Based on the SIFT, PolyPhen, and I-Mutant scores and availability of 3D structures, structure analysis was carried out with the major mutation that occurred in the native protein coded by F8 and F9. The total energy and RMSD value of mutant structures W274C, W412R, W2065R, W2332R, W431R, and W453R were calculated. Correlations between SIFT (Sensitivity 83%), PolyPhen (Sensitivity 82%) and I Mutant (Sensitivity 80%) were calculated from raw scores rather than the arbitrarily defined categories. There was a significant correlation between the predictions obtained using SIFT and PolyPhen algorithms in both F8 (ρ = -0.59) and F9 (ρ = -0.576); while the correlation between the predictions obtained using PolyPhen and I Mutant in F8 (ρ = -0.86) and F9 (ρ = -0.63) were much higher. A positive correlation was observed with SIFT and I- Mutant score for F8 (ρ = 0.30) and F9 (ρ = 0.31).
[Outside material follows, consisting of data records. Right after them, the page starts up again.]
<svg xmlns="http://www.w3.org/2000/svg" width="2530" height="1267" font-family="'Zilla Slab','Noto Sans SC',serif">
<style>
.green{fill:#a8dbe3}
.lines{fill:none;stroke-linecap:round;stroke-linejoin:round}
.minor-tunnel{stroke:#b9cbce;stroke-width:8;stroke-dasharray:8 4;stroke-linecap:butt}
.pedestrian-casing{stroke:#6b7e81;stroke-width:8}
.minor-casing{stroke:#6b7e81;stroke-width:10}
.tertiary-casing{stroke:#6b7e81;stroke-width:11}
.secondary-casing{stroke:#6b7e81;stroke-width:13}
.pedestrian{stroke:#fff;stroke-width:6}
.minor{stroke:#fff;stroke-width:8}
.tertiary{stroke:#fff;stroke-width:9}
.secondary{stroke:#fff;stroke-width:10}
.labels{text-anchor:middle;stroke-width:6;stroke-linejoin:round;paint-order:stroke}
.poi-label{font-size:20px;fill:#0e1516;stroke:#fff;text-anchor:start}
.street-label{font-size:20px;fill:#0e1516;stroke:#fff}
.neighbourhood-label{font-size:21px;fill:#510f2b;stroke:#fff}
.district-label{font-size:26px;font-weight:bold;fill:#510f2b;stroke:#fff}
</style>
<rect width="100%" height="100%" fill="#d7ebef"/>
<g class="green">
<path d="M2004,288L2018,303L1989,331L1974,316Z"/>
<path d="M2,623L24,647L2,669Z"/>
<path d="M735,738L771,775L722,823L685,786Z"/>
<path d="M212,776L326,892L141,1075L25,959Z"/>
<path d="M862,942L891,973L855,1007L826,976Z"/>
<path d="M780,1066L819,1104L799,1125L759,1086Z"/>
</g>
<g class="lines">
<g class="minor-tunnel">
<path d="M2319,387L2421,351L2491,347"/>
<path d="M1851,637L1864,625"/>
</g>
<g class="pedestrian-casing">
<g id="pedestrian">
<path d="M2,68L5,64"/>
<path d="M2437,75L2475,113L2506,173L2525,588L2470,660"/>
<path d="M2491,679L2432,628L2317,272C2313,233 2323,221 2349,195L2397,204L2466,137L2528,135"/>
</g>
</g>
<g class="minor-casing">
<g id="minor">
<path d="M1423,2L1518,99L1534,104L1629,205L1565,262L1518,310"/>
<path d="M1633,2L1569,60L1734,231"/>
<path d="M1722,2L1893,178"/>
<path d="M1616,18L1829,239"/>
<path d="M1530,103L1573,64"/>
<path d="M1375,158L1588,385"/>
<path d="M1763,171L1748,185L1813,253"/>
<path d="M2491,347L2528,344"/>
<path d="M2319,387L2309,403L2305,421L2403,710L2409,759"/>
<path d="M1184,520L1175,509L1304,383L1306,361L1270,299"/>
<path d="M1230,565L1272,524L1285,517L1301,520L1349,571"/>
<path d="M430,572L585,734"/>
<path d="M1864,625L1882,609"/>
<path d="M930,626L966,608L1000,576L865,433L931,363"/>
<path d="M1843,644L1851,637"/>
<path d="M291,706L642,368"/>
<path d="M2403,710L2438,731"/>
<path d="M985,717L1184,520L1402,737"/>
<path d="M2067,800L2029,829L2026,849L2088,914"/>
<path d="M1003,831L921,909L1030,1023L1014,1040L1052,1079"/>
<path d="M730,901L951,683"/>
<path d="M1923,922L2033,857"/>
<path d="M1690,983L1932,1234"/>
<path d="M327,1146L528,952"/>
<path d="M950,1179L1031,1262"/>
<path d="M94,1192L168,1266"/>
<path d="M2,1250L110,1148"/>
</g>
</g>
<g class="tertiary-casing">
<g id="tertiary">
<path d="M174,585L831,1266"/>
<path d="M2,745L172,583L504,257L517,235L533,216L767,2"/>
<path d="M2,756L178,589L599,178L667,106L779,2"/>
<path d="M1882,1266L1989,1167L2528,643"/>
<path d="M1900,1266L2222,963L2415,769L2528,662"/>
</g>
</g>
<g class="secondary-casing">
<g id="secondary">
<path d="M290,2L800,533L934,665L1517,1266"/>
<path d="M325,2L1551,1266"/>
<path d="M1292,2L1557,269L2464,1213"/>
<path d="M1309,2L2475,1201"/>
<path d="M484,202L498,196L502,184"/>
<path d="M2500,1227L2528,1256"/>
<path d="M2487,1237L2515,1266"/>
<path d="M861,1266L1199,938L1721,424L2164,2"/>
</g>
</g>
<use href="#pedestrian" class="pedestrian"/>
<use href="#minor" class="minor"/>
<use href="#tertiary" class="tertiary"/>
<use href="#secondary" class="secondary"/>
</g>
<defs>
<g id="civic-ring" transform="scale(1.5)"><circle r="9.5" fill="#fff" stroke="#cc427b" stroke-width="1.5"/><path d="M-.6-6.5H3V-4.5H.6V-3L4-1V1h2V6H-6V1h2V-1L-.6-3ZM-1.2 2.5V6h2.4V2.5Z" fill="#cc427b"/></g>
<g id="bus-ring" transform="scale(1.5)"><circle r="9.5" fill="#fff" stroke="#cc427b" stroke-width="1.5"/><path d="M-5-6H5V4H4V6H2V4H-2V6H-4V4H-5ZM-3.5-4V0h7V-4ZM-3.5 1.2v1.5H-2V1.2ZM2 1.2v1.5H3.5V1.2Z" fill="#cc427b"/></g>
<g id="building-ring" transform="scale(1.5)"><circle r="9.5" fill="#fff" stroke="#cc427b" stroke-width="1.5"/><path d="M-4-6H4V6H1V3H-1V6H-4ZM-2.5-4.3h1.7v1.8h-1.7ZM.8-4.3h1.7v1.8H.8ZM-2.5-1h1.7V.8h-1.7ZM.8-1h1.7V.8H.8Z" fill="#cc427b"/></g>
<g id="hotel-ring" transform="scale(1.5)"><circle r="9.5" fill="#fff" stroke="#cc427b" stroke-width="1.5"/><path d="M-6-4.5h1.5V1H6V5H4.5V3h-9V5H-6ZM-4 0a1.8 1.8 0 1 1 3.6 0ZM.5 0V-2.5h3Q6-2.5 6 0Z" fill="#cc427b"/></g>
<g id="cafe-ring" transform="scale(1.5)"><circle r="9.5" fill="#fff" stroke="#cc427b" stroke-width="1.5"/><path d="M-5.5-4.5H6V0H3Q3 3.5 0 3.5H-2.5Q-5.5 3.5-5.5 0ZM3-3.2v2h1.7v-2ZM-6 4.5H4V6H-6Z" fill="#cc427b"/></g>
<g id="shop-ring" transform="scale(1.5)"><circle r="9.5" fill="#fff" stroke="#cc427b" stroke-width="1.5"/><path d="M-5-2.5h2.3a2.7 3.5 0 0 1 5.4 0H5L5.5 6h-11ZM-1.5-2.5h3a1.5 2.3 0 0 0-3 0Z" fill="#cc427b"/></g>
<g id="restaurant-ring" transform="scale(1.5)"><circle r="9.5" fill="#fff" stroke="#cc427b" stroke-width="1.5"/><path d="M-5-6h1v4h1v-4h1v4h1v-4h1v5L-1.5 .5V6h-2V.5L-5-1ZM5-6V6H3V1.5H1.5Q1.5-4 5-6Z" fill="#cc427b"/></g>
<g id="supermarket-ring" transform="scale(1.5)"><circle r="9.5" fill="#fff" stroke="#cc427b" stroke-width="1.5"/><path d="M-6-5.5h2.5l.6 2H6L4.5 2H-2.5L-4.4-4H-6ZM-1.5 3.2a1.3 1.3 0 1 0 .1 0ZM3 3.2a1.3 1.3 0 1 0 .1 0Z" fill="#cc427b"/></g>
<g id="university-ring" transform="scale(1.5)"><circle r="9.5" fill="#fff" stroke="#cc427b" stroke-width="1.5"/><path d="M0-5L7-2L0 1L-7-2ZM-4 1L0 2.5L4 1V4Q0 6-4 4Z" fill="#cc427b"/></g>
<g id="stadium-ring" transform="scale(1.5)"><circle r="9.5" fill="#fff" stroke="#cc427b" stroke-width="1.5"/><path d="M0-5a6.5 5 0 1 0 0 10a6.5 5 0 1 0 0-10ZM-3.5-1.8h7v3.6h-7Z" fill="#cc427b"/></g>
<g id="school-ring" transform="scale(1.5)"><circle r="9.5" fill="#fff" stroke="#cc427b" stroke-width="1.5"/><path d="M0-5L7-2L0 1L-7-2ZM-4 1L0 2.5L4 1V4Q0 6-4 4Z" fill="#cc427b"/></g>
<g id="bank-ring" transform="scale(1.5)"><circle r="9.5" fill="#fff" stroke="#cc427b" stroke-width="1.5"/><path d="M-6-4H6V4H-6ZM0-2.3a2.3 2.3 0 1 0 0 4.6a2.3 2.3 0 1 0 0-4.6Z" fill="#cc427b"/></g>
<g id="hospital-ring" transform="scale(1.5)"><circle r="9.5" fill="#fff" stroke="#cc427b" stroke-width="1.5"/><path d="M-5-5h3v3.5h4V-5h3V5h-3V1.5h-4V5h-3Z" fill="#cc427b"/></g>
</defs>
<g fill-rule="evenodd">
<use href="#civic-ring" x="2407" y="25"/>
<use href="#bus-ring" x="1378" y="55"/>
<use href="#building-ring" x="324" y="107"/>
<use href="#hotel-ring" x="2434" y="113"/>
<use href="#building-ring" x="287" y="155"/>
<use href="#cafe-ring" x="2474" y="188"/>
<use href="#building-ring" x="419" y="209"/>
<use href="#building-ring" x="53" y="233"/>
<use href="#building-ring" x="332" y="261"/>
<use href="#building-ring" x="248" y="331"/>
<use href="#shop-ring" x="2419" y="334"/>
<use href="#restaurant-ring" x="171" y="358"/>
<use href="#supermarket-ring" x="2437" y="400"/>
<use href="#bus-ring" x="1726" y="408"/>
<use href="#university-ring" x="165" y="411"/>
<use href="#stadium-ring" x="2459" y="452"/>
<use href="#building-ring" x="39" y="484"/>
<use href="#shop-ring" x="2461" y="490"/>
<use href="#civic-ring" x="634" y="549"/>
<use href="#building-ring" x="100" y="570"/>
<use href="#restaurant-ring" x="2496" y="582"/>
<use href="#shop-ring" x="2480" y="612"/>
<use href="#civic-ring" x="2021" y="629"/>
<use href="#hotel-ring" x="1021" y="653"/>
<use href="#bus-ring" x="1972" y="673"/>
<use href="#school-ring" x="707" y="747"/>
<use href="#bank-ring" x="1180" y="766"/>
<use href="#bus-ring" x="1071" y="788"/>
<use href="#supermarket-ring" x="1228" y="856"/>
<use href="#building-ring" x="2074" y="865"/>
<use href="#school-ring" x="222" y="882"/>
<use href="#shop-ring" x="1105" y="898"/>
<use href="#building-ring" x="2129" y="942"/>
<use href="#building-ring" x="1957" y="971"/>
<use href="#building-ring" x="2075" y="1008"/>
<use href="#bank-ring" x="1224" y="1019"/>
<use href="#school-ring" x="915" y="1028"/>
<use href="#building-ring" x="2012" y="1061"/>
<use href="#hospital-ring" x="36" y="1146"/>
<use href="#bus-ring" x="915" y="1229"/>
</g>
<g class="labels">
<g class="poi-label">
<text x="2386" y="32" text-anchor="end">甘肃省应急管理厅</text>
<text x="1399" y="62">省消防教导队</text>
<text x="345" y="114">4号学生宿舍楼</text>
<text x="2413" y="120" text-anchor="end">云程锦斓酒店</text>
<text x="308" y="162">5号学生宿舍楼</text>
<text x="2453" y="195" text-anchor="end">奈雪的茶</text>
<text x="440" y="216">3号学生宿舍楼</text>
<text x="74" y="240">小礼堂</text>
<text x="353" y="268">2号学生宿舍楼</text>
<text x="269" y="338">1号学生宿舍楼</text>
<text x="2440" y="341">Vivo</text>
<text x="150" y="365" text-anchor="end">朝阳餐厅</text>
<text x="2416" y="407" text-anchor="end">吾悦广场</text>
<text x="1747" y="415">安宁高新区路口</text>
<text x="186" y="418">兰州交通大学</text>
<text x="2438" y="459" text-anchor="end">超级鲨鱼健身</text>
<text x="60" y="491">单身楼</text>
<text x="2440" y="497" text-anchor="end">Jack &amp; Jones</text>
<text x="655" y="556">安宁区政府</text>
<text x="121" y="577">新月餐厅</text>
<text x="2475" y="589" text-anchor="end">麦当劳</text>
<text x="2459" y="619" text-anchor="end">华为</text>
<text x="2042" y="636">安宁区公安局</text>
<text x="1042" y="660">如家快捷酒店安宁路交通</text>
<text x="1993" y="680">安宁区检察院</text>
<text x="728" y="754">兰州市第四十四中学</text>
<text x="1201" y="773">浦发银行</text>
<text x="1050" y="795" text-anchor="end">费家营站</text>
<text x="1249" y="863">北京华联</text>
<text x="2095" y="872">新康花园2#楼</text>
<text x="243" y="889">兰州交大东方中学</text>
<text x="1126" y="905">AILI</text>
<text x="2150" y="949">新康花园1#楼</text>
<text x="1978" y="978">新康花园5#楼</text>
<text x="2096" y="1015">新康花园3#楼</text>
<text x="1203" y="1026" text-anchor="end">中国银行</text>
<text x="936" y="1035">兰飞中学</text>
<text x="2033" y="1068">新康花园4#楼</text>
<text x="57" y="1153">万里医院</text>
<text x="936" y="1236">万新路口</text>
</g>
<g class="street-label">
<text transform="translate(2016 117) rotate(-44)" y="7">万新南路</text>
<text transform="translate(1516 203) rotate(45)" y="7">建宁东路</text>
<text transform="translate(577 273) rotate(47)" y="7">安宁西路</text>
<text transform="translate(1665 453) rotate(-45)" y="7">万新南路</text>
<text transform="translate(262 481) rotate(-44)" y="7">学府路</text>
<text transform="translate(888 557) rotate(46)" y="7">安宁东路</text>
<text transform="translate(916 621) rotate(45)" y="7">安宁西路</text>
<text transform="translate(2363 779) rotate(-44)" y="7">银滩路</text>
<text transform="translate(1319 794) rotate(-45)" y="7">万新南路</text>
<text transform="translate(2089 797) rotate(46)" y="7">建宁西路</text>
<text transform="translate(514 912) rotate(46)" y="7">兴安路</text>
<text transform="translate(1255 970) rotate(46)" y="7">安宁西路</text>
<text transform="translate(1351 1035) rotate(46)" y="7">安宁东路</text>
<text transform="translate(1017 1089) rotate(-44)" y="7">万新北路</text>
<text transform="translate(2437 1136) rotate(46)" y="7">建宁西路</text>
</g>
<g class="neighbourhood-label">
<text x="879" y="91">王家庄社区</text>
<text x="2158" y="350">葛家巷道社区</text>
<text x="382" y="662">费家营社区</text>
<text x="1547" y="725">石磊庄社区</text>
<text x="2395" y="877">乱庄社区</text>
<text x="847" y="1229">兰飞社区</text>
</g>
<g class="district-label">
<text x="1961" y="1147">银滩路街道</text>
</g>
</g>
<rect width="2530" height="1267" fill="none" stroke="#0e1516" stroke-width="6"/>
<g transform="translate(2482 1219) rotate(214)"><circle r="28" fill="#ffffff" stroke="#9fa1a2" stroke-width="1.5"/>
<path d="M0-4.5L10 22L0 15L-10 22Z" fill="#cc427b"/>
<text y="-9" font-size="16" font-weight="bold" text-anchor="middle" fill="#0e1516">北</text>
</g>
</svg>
We have shown that our data suggests that different tools correlate modestly with observed results, and that combining information from a variety of tools may significantly increase the predictive power for determining the functional impact of a given nsSNP.

Conclusion

In conclusion, from our in silico analysis it is very difficult to determine whether the notable differences exists in the performance of these methods in predicting deleterious nsSNPs in F8 and F9. The variation in the prediction might be due to the difference in features utilized by the methods or the training datasets. There is no single literature stating a single in silico method can aid in better prediction. Our in silico analysis coincides with previous analysis performed by other groups stating that combining information obtained from various methods can increase prediction performance. The overall strategy of our study was to prioritize the functional nsSNPs, map as many structural mutations as possible, find general patterns to analyze 3D mutations with respect to protein function and evaluate regulatory variants using many in silico analysis methods as possible. Based on these analyses, we try to determine the relationship between the disease-related mutations and structural properties of proteins in haemophiliacs.